- _Exercise brief_
Only the lines from the one containing "Figure 6. Ratios" through the last line below belong in your copy; transcribe them exactly and omit any pictures.

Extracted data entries
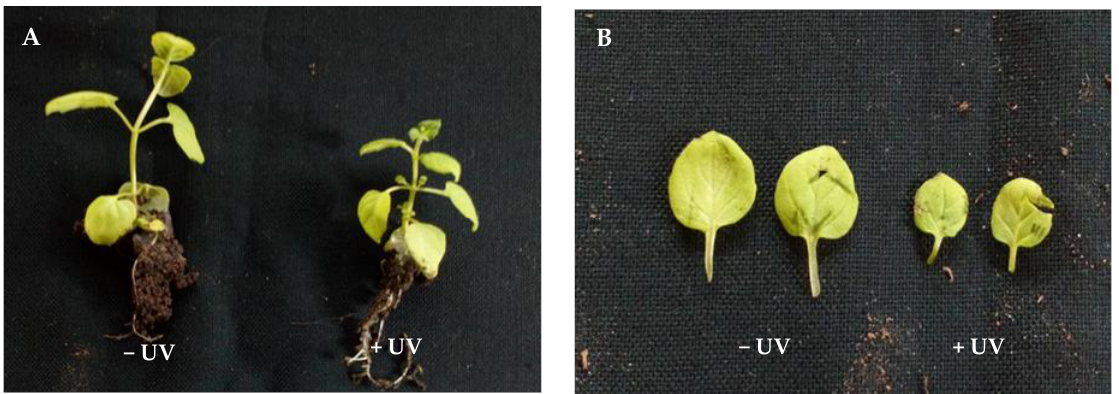
Figure 2. The effect of UV on mint morphology. Changes in plant size and branching ( A ) and leaf area and petiole length ( B ) between non-UV-exposed plants and UV-exposed plants.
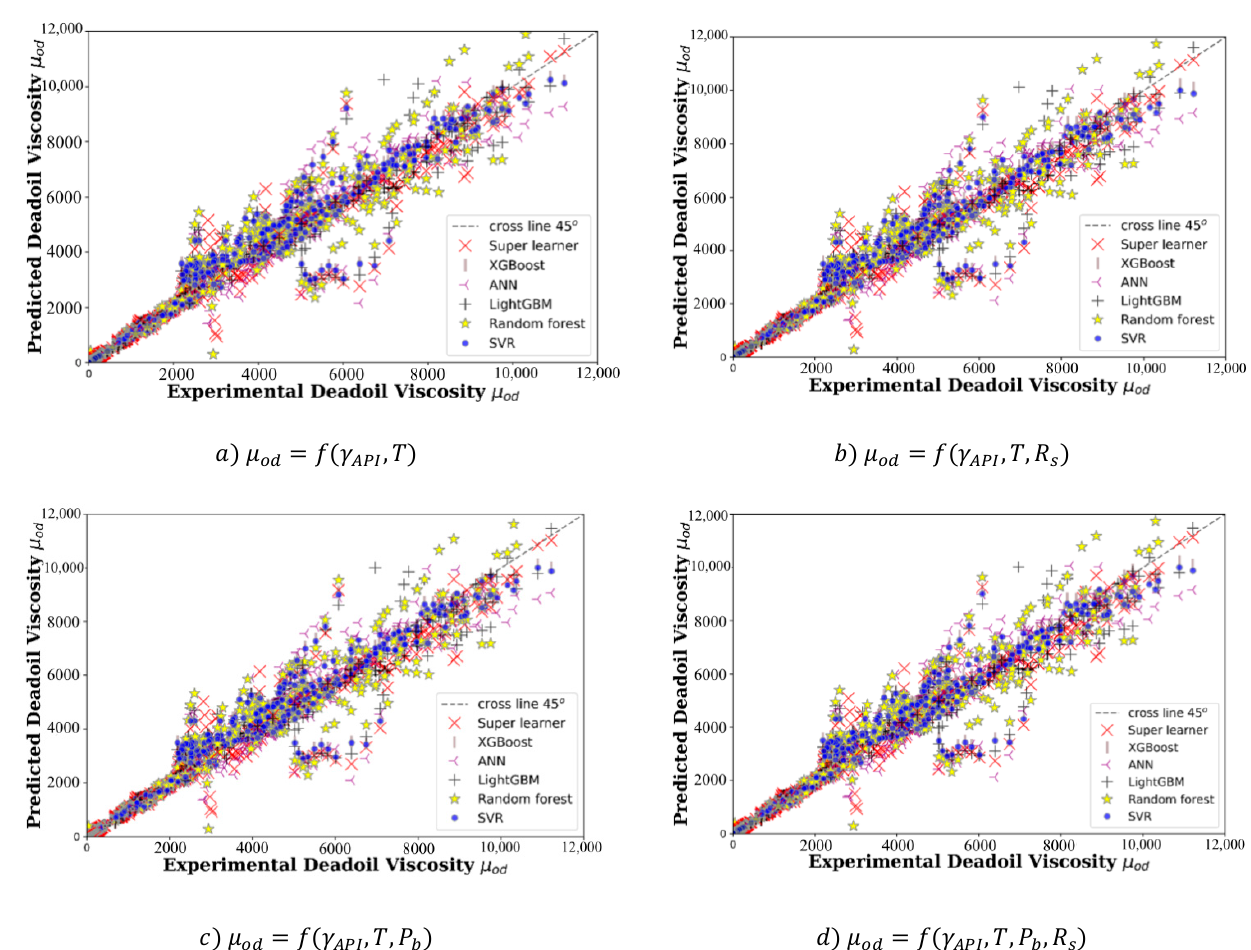
Figure 2. Experimental data vs. predictions on testing datasets for four different forms of µ od .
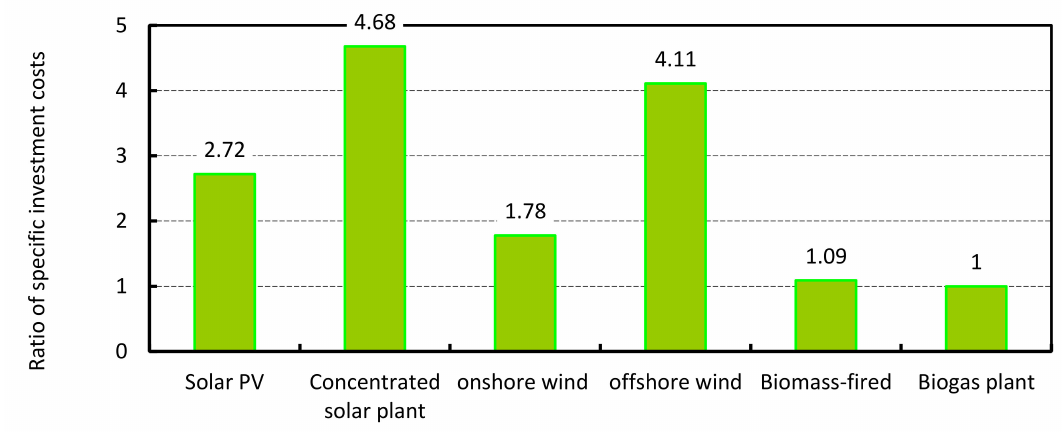
Figure 6. Ratios of adjusted specific investment costs.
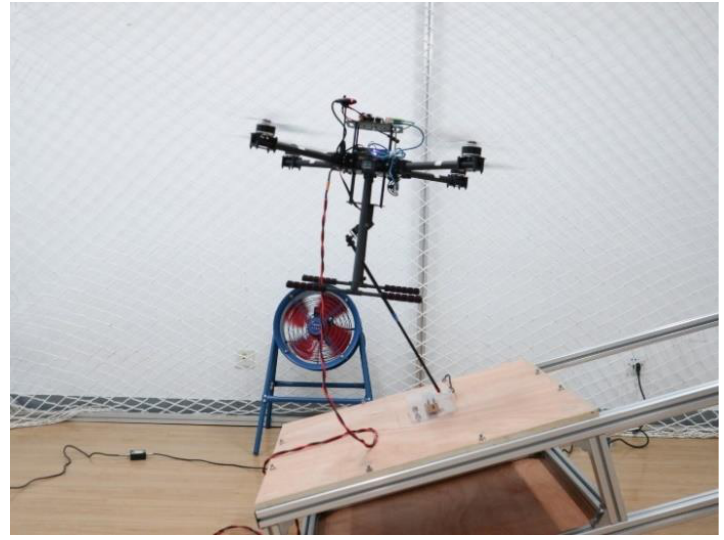
Figure 19. The contact force formation experiment of the UAM system.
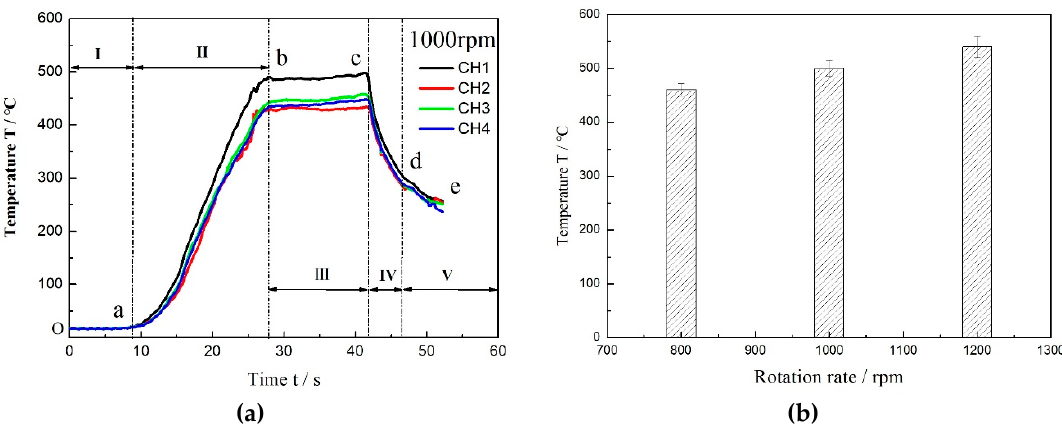
Figure 4. The real-time temperature–time curves ( a ) and histogram of maximum welding temperature ( b ) of dissimilar Al/steel keyhole-free FSSW process.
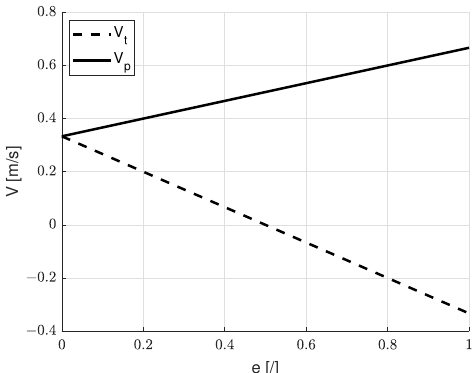
Figure 2. Influence of e on the end velocities of the tool and of the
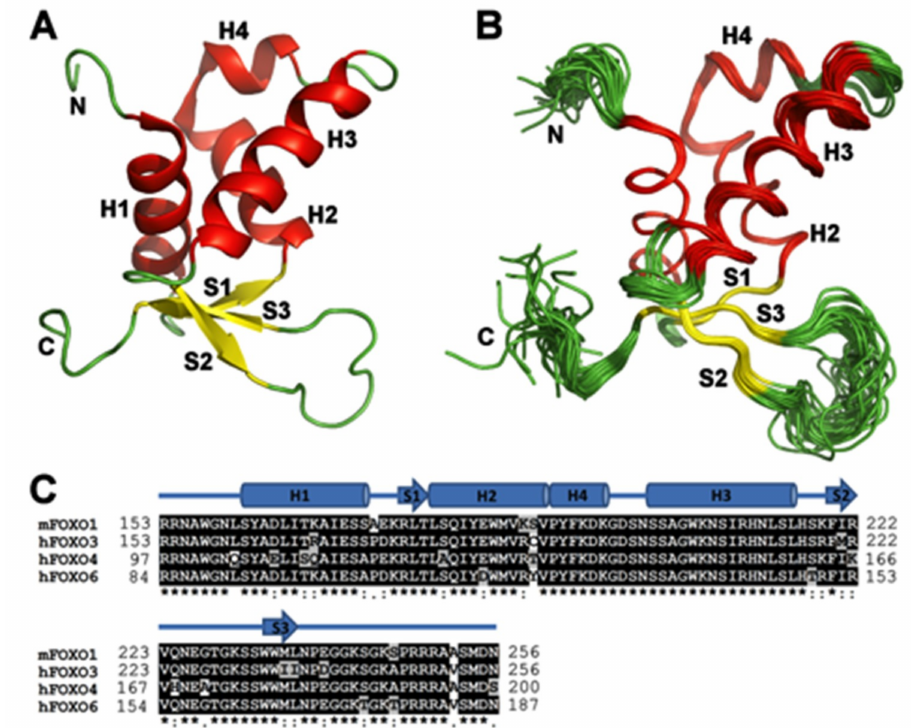
Figure 2. Solution structure of FOXO1-DBD. ( A ) Cartoon representation of the NMR solution structure of FOXO1-DBD showing residues 156-243. Secondary structure elements are labeled according to the nomenclature typical of the winged-helix motif [3]. ( B ) 30 superimposed FOXO1-DBD conformers of the NMR solution structure ensemble. ( C ) Sequence alignment of FOXO forkhead domains. Secondary-structure elements (based on the FOXO1-DBD) are indicated at the top. Protein sequences of mouse and human FOXO1-DBD are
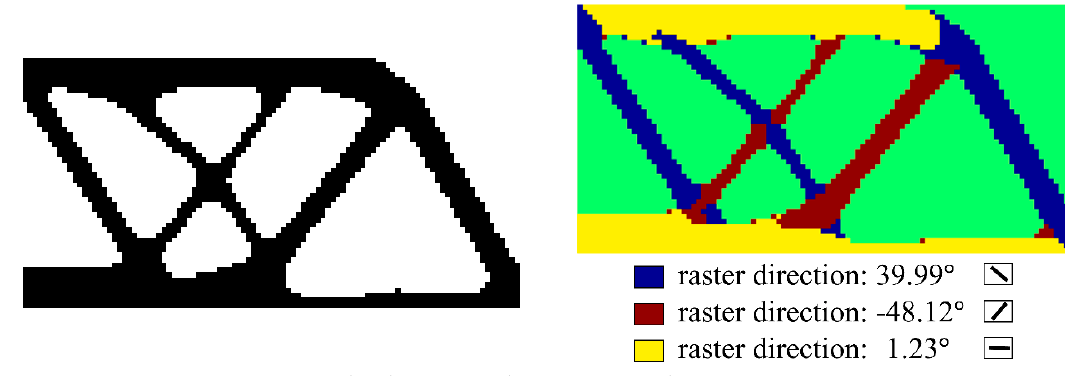
Figure 12. MBB structure optimization results (the blue color shows the converged ρ e 1 = 1 , the red color shows the converged ρ e 2 = 1 , the yellow color shows the converged ρ e 3 = 1 , and the green color shows the misconverged or void areas).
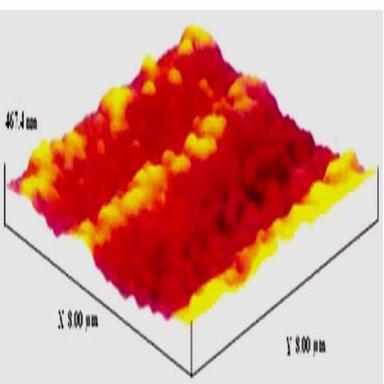
Atomic Force Microscopy of 3-dimensional assembly of Cu-Se grown electrochemically the usage of Ion Transfer Filters of Makrofol-KG.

- _Solution for this task_
Figure 6. Ratios of adjusted specific investment costs.
Figure 19. The contact force formation experiment of the UAM system.
Figure 4. The real-time temperature–time curves ( a ) and histogram of maximum welding temperature ( b ) of dissimilar Al/steel keyhole-free FSSW process.
Figure 2. Influence of e on the end velocities of the tool and of the
Figure 2. Solution structure of FOXO1-DBD. ( A ) Cartoon representation of the NMR solution structure of FOXO1-DBD showing residues 156-243. Secondary structure elements are labeled according to the nomenclature typical of the winged-helix motif [3]. ( B ) 30 superimposed FOXO1-DBD conformers of the NMR solution structure ensemble. ( C ) Sequence alignment of FOXO forkhead domains. Secondary-structure elements (based on the FOXO1-DBD) are indicated at the top. Protein sequences of mouse and human FOXO1-DBD are
Figure 12. MBB structure optimization results (the blue color shows the converged ρ e 1 = 1 , the red color shows the converged ρ e 2 = 1 , the yellow color shows the converged ρ e 3 = 1 , and the green color shows the misconverged or void areas).
Atomic Force Microscopy of 3-dimensional assembly of Cu-Se grown electrochemically the usage of Ion Transfer Filters of Makrofol-KG.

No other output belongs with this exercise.